中銀、政策金利を6回連続引き下げ10.75%に

(ブラジル)

サンパウロ発

2024年04月05日

ブラジル中央銀行の金融政策委員会(Copom)が3月20日に開催され、政策金利(Selic)を11.25%から0.50ポイント引き下げ、10.75%にすることを全会一致で決定した。2022年2月以来の低水準で、金利を下げ始めた2023年8月の会合から6回連続の0.5ポイント利下げとなる(2023年8月8日記事参照)。

Copomは前回会合と同様、国際情勢が不確実で、新興国には慎重さが求められると評価した一方、国内については、インフレの鈍化傾向が継続していると説明している。3月22日付の中銀週次レポート「フォーカス」(注)によると、代表的な物価指数の拡大消費者物価指数(IPCA)の見通しは、2024年が3.75%、2025年が3.51%となっており、いずれも国家金融評議会(CMN)が設定する2024年および2025年のインフレ目標値3.00%(上限許容幅1.5%)以内だ。次回の会合でも同規模の金利引き下げが予想されている。

ブラジル全国工業連盟(CNI)はCopomの決定を批判している。リカルド・アルバン会長は「0.5ポイントの引き下げは不十分だ。ブラジルのインフレ状況をみると、以前から実質金利のさらなる引き下げは可能だ。(中央銀行の)方針が変わらない限り、(国内産業の活性化に向けた)新工業化の実現は難しい」と述べた(3月20日付CNI公式サイト)。

(注)フォーカスは、中銀がブラジル国内100機関以上の金融機関を対象に行った予測をアンケートでまとめたもの。毎週金曜日の集計を基に平均値を算出し、翌週の月曜日に公表される。

- 提供データ:
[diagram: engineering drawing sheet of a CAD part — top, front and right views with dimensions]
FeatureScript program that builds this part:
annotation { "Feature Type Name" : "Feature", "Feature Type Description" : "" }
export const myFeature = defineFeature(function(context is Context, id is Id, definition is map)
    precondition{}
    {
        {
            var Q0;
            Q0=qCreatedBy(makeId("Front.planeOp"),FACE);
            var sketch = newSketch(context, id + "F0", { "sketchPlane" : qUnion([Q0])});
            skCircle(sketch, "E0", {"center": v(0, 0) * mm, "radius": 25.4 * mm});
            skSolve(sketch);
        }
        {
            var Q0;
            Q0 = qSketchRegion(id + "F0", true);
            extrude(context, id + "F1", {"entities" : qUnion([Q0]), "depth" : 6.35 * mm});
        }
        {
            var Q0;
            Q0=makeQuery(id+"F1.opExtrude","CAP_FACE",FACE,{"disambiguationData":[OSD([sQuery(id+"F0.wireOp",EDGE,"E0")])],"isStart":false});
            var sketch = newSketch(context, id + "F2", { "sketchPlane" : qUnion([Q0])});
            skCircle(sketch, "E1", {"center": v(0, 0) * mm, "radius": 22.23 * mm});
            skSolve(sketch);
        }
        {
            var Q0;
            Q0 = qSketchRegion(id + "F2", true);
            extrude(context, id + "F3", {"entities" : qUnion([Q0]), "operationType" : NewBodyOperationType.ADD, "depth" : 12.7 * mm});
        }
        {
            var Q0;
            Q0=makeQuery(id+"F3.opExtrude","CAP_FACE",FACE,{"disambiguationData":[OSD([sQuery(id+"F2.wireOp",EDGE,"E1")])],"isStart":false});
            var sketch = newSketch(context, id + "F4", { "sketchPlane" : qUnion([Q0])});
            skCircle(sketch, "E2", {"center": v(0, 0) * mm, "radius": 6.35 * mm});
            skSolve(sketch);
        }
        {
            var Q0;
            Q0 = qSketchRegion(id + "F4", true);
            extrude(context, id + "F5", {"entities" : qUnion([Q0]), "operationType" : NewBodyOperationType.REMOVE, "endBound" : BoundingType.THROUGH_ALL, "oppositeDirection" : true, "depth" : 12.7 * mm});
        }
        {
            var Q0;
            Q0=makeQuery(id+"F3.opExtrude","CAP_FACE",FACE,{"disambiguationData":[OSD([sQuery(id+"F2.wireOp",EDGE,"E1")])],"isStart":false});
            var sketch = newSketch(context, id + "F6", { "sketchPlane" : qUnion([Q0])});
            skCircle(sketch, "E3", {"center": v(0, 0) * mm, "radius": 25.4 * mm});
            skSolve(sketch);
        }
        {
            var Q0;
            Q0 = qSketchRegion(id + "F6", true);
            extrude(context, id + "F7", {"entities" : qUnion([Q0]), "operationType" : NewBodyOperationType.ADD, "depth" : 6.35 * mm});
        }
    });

- 課題: ブラジルの利下げを報じた記事で、括弧内にアルファベットで示された略称をすべて挙げ、それぞれが何を指すかを添えよ。 上の行は記事とは別の資料である。

- 解答例:
- Copom：ブラジル中央銀行の金融政策委員会
- Selic：政策金利
- IPCA：拡大消費者物価指数
- CMN：国家金融評議会
- CNI：ブラジル全国工業連盟